Em segundo lugar, a regulamentação preventiva pode criar barreiras à entrada de empresas interessadas em entrar numa indústria. Os intervenientes estabelecidos, com milhões de dólares para gastar em advogados e especialistas, podem encontrar formas de cumprir um conjunto complexo de novos regulamentos, mas as pequenas empresas em fase de arranque normalmente não têm os mesmos recursos. Isto promove a monopolização e desencoraja a inovação. A indústria de tecnologia já é domínio demais de um punhado de grandes empresas. A regulamentação mais rigorosa da IA ​​resultaria em ter apenas empresas como Google, Microsoft, Apple e os seus parceiros mais próximos a competir nesta área. Pode não ser uma coincidência que essas empresas e os seus parceiros tenham sido os mais fortes defensores da regulamentação da IA.

O dano real, e não o risco imaginado, é um guia muito melhor sobre como e quando o Estado deve intervir. Os danos mais evidentes da IA ​​são os relacionados com a representação humana (como os nus falsos), a discriminação e o vício dos jovens. Em 2020, ladrões usaram uma voz humana personificada para roubar US$ 35 milhões de uma empresa japonesa em Hong Kong. A tecnologia de reconhecimento facial levou a detenções e encarceramentos injustos, como no caso de Nijeer Parks, que passou 10 dias numa prisão de Nova Jersey porque foi identificado incorretamente. Avaliações falsas de consumidores corroeram a confiança do consumidor e as contas falsas nas redes sociais geram propaganda. Algoritmos alimentados por IA são usados ​​para aprimorar as propriedades já formadoras de hábitos das mídias sociais.

Estes exemplos não são tão assustadores como o alerta emitido este ano pelo Centro para a Segurança da IA, que insistiu que “mitigar o risco de extinção da IA ​​deve ser uma prioridade global, juntamente com outros riscos à escala social, como pandemias e armas nucleares”. guerra.” Mas os exemplos menos emocionantes apresentam vítimas reais.

Para seu crédito, a ordem executiva de Biden não está excessivamente presa ao hipotético: a maior parte do que ela sugere é uma estrutura para ações futuras. Algumas de suas recomendações são urgentes e importantes, como a criação de padrões para marca d’água de fotos, vídeos, áudio e texto criados com IA

Mas o poder executivo, é claro, tem poderes limitados. O Congresso deveria seguir o exemplo do poder executivo e ficar de olho em problemas hipotéticos enquanto se move de forma decisiva para nos proteger contra a personificação humana, a manipulação algorítmica, a desinformação e outros problemas prementes da IA ​​– para não mencionar a aprovação das leis de privacidade online e proteção infantil que apesar das repetidas audiências no Congresso e do apoio popular, continua a não ser aprovada.

A regulação, ao contrário do que se ouve nos debates políticos estilizados, não está intrinsecamente alinhada com um ou outro partido político. É simplesmente o exercício do poder estatal, que pode ser bom ou mau, usado para proteger os vulneráveis ​​ou reforçar o poder existente. Aplicada à IA, com vista ao futuro desconhecido, a regulação pode ser usada para ajudar os poderosos, ajudando a preservar os monopólios e a sobrecarregar aqueles que se esforçam por utilizar a tecnologia informática para melhorar a condição humana.
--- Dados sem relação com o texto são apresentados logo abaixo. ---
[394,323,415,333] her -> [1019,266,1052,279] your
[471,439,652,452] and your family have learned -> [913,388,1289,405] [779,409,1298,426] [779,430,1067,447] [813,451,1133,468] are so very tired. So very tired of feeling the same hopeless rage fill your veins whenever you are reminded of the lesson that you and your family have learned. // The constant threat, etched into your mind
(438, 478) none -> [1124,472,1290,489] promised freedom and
Feito corretamente, tendo em vista o presente, poderá proteger os vulneráveis ​​e promover uma inovação mais ampla e salutar.
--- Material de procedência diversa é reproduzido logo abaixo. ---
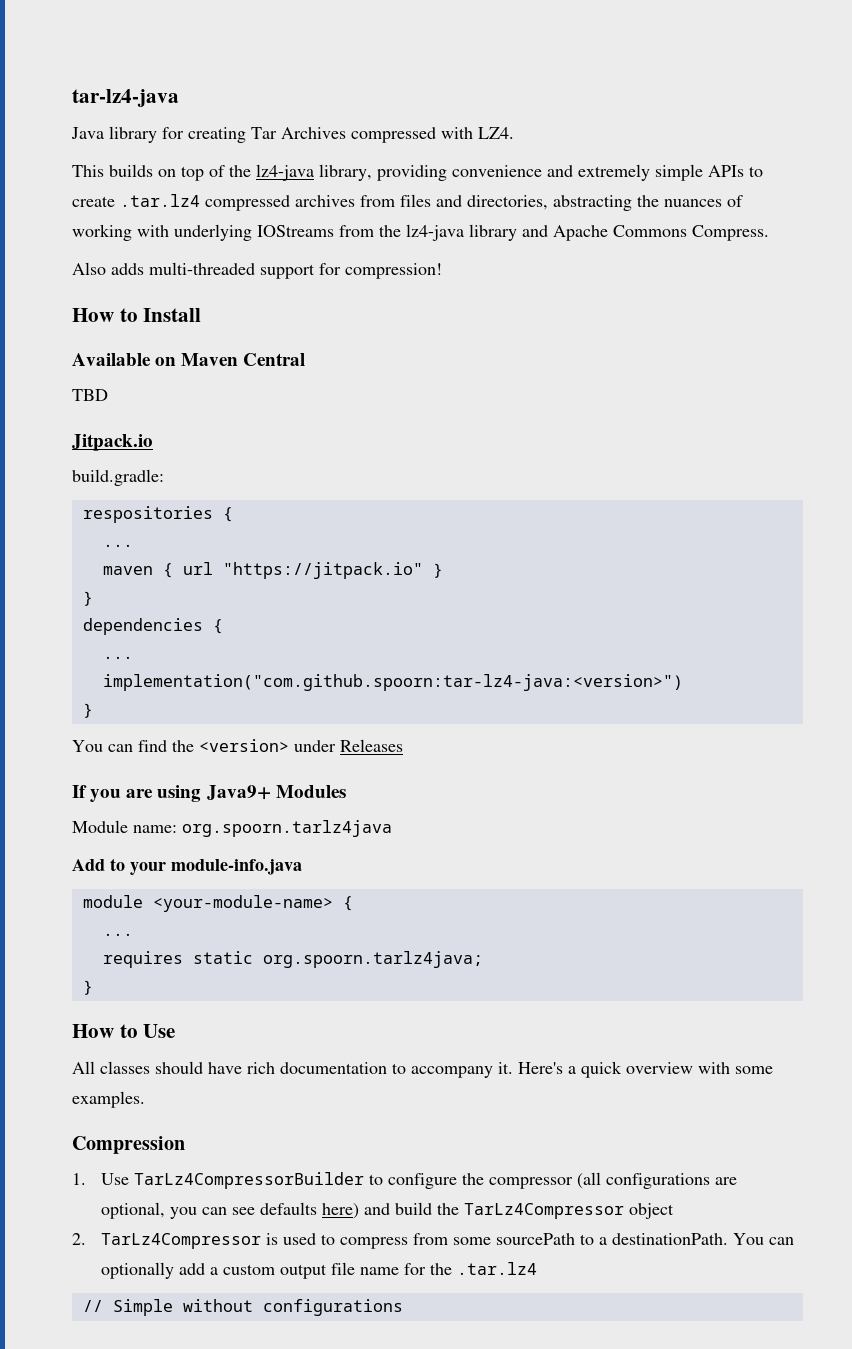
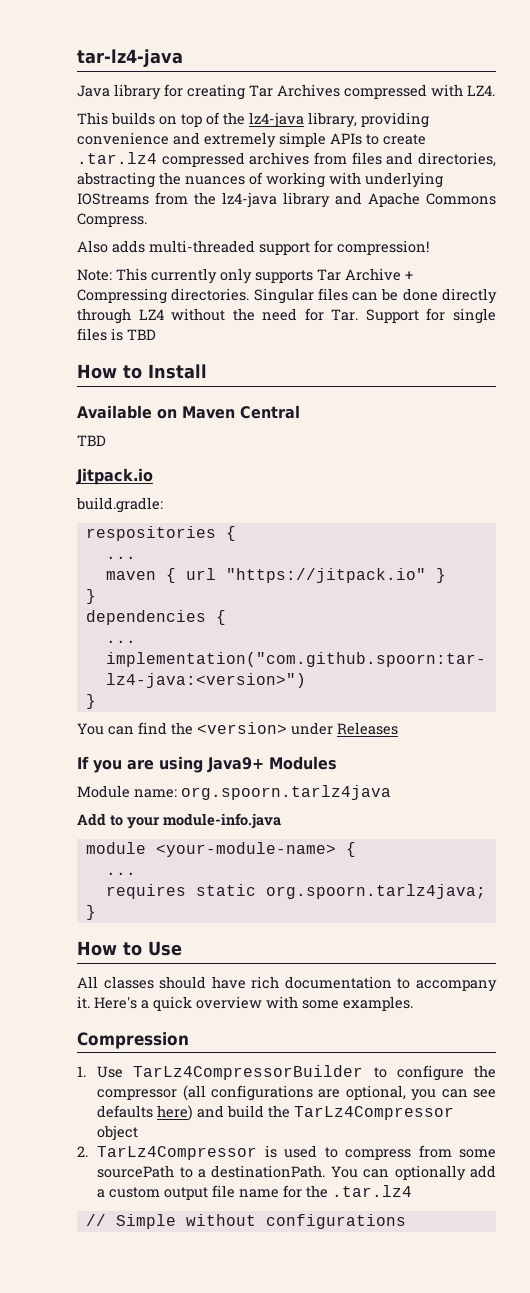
(442, 271) none -> [77,268,413,284] [77,288,497,304] [77,308,496,324] [77,328,156,341] // Note: This currently only supports Tar Archive + Compressing directories. Singular files can be done directly through LZ4 without the need for Tar. Support for single files is TBD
A existência de danos sociais reais tem sido há muito tempo uma pedra de toque da acção legítima do Estado. Mas este ponto serve para ambos os lados: o Estado deve proceder com cautela na ausência de danos, mas também é seu dever, dada a evidência de danos, agir. Por essa medida, com a IA corremos o risco de fazer muito e pouco ao mesmo tempo.

Equipe Wu (@superwuster) é professor de direito na Columbia e autor, mais recentemente, de “The Curse of Bigness: Antitrust in the New Gilded Age”.

Fotografias originais de plepann e bebecom98/Getty Images.